Le coach principal (ou manager ?) a lancé des propos énigmatiques à l’encontre de ses supérieurs, avant d’être lui-même congédié.
Le mécontentement règne actuellement à Manchester United, mais il est souvent mis sous le couvercle. Le départ de Ruben Amorim, prévu depuis longtemps, a finalement eu lieu lundi avec une certaine résignation. Après le match nul de dimanche contre Leeds, il avait tenté d’exprimer son désaccord concernant la structure de recrutement, mais cela ressemblait davantage à un acte symbolique qu’à une réelle contestation. Ainsi, un autre entraîneur, le septième depuis le départ de Sir Alex Ferguson en 2013, est tombé sous les coups de la machine à broyer de United.

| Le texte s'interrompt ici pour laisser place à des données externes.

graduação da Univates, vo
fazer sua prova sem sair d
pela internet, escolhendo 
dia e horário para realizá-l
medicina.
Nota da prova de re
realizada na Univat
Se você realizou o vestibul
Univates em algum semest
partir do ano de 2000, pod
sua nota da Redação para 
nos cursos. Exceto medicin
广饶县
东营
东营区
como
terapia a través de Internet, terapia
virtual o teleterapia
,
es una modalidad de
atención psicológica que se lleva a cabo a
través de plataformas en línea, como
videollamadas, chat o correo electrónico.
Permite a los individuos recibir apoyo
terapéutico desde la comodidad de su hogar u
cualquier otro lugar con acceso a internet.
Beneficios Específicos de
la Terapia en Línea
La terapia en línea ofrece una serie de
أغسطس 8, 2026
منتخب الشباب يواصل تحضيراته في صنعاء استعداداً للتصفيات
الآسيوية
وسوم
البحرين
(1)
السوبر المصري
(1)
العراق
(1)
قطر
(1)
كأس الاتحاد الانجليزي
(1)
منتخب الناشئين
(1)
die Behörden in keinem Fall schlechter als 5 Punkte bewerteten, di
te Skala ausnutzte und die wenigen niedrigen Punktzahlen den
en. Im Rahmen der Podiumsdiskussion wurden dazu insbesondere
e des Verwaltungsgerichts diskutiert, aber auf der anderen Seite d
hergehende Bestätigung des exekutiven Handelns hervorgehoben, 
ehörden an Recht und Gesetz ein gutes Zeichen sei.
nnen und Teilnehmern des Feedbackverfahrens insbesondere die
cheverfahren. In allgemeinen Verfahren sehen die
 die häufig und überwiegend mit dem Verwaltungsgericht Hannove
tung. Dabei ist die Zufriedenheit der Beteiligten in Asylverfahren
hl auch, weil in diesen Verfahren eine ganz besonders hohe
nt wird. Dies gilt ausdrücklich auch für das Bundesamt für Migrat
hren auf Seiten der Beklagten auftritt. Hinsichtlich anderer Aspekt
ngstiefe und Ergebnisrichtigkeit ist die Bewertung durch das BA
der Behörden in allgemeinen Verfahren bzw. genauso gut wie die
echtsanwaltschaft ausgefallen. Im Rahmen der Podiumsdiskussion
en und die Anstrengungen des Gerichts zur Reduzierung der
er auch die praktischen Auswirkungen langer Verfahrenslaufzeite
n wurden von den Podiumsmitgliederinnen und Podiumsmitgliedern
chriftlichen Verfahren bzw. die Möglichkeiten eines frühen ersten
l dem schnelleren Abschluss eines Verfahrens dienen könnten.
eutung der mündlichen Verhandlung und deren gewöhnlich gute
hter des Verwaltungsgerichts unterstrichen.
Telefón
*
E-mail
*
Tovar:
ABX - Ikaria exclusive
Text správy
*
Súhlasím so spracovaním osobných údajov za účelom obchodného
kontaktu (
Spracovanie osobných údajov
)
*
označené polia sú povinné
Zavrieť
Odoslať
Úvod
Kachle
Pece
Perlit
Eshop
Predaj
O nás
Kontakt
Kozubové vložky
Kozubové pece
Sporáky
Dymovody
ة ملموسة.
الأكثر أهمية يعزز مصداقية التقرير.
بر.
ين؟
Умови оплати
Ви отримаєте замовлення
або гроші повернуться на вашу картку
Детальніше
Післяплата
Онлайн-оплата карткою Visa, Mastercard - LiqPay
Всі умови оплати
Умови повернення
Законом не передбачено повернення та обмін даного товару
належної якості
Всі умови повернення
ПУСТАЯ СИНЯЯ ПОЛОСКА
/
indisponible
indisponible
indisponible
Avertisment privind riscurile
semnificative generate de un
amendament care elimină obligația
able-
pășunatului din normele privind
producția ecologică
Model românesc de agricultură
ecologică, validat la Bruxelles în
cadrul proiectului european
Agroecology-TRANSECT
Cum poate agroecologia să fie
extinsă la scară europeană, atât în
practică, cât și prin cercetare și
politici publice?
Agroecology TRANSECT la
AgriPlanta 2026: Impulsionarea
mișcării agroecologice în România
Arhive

À United, c’est un sentiment général d’insatisfaction, mais pas comme celle que ressentait Alex Ferguson, portée par ses colères volcaniques. Aujourd’hui, c’est une fatigue palpable, une frustration face à la réalité que les temps glorieux appartiennent au passé. Ce club, autrefois le plus prestigieux du pays, peine désormais à décrocher les victoires nécessaires pour atteindre la cinquième place.